Over the years, the Cod has traced the back-and-forth between chefs and diners over how much say each should have over what goes on the plate. The Cod's position is here. It is, however, a game of give-and-take: if you tell Dave Chang that you like your aged ribeye well done, or tell Grant Achatz to delete mushrooms from his 37 course tasting menu, those dudes can and should run you out of the restaurant. On the other hand, there are some restaurants that feature a more collaborative relation between chef and patron, as in various burrito and wrap places where you point to items in sequence and have them inserted into your cylindrical lunch or not, depending on your preference. It's sort of like Missile Command meets salad bar. (And there are fancy restaurants that will put your dressing on the side, or believe you when you tell them you are allergic to cranberries, or whatever, and there are fast food places where how they got it is how you get it, but I digress)
Recently, back in the muchbeloved LOTB&TC, there was a misunderstanding about whose vision should prevail:
According to MBTA Transit Police, Tina Drouin, 49, will be summonsed to Quincy District Court on assault charges, after she allegedly attacked a worker at the Nathan’s Famous Hot Dog store at the Quincy Center station because the worker placed too many condiments on her order.
Police said as the employee “dutifully prepared her sub,” Drouin began shouting that she was “putting too much s***” on the steak and cheese sandwich. The report said the suspect requested a refund for the food, but was denied, at which point she assaulted the sub maker by punching her in the face, before pushing “two large very heavy jars filled with pickles and pickle juice” towards the employee, causing them to smash on the ground, shattering into pieces.

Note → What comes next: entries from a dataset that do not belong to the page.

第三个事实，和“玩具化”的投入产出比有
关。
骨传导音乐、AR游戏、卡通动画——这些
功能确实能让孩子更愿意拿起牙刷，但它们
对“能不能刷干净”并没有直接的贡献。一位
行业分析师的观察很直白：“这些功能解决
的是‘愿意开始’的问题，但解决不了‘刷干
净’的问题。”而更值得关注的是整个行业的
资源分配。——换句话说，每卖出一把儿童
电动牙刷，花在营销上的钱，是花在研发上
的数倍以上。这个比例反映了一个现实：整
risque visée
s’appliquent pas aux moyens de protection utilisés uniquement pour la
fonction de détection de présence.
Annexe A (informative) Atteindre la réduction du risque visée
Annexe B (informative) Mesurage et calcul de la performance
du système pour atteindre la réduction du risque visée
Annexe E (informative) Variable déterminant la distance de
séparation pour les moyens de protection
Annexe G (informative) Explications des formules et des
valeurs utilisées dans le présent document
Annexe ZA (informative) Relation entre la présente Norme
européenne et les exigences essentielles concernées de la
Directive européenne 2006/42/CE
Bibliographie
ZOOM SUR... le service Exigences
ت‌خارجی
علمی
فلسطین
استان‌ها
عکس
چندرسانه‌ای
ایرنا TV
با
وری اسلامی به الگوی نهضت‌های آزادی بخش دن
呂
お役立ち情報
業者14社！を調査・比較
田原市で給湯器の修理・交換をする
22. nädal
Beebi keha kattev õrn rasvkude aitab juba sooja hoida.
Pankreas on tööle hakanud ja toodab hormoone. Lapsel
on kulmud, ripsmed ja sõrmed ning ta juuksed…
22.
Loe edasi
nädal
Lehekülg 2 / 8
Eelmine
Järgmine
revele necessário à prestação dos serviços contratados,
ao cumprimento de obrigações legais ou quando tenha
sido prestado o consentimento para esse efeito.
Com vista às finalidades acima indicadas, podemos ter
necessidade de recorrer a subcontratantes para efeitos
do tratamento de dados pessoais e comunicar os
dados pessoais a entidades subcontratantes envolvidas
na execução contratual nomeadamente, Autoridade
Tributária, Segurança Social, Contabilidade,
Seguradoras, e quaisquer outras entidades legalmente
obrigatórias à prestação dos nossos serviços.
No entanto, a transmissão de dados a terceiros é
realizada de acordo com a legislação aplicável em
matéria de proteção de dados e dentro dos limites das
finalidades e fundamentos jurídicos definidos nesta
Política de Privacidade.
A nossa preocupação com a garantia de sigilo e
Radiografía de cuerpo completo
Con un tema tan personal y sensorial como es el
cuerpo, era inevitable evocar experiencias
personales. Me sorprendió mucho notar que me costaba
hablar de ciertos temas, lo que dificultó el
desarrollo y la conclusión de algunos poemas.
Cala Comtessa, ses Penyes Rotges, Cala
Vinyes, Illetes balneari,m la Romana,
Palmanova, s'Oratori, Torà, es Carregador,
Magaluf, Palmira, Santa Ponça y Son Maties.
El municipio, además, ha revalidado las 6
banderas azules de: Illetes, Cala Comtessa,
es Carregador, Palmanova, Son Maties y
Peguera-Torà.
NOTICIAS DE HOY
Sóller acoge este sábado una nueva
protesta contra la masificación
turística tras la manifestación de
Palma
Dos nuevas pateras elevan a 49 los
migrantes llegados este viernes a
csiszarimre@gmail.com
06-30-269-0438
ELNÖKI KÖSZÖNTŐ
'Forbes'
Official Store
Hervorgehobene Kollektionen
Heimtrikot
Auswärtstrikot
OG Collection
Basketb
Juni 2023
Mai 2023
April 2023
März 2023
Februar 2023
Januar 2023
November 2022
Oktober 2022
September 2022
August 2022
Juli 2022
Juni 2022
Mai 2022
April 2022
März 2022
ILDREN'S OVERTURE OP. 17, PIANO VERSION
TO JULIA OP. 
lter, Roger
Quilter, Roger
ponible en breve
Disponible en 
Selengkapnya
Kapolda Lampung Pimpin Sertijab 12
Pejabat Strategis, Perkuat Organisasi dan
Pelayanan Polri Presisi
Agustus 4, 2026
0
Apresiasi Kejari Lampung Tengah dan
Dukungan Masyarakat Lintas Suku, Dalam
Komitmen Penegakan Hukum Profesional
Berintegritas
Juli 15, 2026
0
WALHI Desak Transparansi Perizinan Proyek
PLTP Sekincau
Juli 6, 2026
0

According to police, Drouin fled the station, but the employee refused to let her get away. “The sub-maker, determined not to let Drouin escape justice, gave pursuit catching up to her on Hancock Street near Quincy City Hall and holding her until Transit [and] Quincy Police arrived,” according to the report. Droiun complained of neck injuries and was transported to a local hospital. Police say the suspect told them that the “whole incident began over ‘too many pickles.’”
You are reading that correctly. Lady ordering a sub! At a Nathan's Famous! In a T station! On the Red Line! Attacks the submaker when sandwich is not prepared expressly to her specifications. How many mistakes can you count: 1) Ordering a cheesesteak not in Philadelphia. 2) Ordering a sandwich from a place known for hot dogs. 3) Eating food from a restaurant in a subway station. (I am sure there is some place like Kyoto where the best ramen in the city is in a subway station, but this is Quincy Center.) Guiteau Monday keeps rolling along, and it's not even noon.